Activity: Using the listing below, work out how many lines include the word "Santee". Only the number is to be given.

Data listing:
"""

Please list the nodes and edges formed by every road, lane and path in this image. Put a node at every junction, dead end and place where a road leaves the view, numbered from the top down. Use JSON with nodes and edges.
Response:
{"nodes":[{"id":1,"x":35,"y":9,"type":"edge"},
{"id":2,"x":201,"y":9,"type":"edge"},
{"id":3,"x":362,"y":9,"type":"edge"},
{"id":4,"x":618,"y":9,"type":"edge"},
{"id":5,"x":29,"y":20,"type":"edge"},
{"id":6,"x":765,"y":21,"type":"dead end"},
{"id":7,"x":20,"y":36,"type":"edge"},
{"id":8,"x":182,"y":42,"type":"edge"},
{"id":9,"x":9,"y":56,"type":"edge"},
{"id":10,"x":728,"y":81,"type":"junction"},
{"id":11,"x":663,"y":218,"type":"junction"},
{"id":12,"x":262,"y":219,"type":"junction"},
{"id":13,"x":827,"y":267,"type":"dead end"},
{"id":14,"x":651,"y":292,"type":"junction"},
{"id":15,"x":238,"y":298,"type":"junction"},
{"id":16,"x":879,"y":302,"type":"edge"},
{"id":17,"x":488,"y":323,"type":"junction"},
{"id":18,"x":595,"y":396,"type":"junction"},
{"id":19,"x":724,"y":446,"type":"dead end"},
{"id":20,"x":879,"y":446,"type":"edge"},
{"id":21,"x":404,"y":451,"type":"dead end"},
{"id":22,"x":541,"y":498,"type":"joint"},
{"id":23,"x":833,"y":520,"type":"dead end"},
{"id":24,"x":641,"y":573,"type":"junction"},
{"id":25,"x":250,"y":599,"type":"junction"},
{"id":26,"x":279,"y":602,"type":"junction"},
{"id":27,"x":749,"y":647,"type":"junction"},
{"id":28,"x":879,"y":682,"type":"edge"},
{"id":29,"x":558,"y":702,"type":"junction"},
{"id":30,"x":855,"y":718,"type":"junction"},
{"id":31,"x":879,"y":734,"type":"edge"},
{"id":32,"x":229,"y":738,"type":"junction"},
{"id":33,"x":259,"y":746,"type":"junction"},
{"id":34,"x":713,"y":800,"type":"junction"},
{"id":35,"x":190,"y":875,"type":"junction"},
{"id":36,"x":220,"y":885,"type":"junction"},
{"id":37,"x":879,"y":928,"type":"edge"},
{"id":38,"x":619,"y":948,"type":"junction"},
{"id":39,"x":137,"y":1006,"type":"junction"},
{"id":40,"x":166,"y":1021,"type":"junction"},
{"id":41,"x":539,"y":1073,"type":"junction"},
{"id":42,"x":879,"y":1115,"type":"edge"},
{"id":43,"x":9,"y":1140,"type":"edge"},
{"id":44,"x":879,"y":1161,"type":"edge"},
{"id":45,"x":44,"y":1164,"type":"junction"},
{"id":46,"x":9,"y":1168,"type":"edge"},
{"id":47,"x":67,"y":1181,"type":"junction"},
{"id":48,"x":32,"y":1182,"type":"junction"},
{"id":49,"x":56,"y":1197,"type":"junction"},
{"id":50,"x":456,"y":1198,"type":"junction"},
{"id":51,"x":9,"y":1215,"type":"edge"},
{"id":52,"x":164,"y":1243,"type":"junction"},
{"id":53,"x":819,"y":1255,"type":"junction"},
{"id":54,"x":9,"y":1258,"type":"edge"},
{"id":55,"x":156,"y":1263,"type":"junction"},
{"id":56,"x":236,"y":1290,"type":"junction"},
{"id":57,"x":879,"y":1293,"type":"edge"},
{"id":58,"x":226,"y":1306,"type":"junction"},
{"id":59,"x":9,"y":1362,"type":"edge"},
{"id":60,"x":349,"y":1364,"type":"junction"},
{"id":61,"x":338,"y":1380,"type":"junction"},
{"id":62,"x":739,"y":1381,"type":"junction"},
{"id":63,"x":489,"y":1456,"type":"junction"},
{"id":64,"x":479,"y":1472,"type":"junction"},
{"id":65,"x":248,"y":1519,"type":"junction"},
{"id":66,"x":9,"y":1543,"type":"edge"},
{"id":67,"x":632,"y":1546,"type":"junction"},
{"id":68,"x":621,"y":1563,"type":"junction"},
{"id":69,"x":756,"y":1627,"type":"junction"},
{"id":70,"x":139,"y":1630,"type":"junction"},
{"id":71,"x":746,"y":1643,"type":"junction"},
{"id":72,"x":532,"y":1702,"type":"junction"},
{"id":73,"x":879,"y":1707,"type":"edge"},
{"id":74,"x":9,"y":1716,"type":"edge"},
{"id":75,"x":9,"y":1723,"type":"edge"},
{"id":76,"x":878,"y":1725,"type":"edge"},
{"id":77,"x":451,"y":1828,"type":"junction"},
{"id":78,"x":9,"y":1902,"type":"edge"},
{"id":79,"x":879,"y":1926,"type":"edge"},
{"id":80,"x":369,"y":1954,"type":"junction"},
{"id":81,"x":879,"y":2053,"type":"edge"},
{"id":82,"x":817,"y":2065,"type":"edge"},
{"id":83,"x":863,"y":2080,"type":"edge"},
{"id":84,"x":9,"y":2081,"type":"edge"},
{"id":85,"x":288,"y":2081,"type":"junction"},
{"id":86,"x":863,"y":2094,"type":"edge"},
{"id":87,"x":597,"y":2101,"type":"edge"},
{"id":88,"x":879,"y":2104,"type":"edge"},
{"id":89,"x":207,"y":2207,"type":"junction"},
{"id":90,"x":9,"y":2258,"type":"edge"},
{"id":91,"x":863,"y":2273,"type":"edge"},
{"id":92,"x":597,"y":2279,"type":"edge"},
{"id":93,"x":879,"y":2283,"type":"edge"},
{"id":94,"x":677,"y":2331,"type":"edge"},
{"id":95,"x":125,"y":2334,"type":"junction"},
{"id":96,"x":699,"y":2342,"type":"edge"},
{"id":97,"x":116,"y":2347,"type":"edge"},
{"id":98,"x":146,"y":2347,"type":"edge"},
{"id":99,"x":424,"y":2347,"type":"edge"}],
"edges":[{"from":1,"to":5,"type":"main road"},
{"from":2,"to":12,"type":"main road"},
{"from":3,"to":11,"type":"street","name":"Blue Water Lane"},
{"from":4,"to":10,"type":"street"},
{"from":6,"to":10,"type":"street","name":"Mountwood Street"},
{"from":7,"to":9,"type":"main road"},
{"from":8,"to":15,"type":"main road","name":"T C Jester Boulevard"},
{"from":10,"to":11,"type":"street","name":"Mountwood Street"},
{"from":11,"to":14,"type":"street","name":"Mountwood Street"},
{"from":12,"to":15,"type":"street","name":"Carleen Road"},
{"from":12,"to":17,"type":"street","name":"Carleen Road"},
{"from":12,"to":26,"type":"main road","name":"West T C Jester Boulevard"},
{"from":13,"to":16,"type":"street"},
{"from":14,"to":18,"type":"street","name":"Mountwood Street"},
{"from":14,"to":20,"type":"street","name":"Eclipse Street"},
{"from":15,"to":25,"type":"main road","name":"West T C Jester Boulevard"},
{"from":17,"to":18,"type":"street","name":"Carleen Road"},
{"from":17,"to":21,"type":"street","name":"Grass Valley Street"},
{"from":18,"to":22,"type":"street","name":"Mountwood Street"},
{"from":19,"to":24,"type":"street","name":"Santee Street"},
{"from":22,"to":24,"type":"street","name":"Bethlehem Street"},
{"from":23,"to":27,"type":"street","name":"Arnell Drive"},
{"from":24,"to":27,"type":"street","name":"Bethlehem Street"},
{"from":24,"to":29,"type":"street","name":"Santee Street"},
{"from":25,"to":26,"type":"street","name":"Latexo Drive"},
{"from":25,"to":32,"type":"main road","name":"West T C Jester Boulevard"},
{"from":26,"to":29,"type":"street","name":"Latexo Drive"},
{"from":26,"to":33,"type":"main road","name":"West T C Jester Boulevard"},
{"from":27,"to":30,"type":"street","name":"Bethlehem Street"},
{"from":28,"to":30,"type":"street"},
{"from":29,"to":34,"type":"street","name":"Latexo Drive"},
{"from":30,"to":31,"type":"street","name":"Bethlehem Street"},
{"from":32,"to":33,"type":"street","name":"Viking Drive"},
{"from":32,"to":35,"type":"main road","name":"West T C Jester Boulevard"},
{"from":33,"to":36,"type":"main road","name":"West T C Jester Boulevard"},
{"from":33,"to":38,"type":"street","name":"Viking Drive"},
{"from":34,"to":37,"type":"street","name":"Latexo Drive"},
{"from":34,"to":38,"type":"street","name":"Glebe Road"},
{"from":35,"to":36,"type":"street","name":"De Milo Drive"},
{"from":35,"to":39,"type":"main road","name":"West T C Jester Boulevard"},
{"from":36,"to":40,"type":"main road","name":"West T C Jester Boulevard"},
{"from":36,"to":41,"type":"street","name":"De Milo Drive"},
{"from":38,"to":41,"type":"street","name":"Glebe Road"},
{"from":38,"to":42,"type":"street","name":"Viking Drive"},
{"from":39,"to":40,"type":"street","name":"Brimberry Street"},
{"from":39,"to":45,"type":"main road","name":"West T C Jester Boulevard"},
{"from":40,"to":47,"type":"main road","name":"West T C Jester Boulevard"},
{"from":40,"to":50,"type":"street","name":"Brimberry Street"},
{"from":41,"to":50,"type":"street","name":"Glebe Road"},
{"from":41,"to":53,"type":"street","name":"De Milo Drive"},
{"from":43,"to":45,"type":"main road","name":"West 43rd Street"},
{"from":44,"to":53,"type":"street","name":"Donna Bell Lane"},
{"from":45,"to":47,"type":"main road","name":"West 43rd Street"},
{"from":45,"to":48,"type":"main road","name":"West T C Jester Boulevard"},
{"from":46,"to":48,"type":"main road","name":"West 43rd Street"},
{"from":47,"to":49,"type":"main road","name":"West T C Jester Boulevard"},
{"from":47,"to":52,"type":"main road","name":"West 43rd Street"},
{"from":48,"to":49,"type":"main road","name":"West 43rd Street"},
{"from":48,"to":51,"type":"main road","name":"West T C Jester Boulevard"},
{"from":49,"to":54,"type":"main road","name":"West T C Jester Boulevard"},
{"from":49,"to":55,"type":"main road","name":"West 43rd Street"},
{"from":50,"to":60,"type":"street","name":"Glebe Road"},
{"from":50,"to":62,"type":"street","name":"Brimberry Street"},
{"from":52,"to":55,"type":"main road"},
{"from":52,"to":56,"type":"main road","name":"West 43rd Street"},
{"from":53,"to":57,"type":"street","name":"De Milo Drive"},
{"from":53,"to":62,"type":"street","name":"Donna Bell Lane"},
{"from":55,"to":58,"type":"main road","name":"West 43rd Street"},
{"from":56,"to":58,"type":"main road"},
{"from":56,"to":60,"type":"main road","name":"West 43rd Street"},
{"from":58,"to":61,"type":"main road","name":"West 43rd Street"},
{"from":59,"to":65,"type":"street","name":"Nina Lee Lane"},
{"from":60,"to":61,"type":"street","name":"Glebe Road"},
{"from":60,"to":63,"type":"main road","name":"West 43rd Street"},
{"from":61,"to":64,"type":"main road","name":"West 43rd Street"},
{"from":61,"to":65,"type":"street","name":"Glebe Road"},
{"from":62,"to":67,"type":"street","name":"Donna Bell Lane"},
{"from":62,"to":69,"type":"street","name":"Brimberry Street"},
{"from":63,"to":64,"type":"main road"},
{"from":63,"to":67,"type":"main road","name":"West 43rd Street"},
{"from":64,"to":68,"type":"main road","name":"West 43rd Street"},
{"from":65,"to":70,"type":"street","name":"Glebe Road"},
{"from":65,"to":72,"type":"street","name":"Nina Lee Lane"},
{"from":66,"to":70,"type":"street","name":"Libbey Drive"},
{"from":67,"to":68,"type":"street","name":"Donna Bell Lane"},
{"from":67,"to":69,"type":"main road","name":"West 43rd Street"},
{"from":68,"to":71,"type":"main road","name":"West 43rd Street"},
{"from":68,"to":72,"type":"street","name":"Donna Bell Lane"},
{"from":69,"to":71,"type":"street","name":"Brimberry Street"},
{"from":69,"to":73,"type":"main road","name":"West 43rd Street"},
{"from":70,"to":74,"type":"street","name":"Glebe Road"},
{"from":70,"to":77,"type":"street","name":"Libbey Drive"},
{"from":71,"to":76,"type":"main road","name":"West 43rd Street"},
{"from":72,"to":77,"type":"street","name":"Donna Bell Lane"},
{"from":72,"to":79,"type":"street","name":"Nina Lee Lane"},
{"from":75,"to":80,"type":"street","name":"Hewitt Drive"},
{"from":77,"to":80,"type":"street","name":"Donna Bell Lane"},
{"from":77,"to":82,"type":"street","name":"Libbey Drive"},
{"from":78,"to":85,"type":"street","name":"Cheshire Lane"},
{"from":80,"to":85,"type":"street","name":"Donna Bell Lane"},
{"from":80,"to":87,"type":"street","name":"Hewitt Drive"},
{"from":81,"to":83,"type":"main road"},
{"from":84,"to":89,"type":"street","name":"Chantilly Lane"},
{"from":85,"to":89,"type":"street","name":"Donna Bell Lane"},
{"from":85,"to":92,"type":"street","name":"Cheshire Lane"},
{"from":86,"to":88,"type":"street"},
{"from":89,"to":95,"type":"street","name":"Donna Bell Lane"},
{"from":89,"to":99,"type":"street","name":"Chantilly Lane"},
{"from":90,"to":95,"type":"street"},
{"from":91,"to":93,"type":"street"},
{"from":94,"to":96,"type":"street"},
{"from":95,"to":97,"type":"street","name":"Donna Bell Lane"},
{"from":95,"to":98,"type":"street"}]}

"""

Expected answer: 2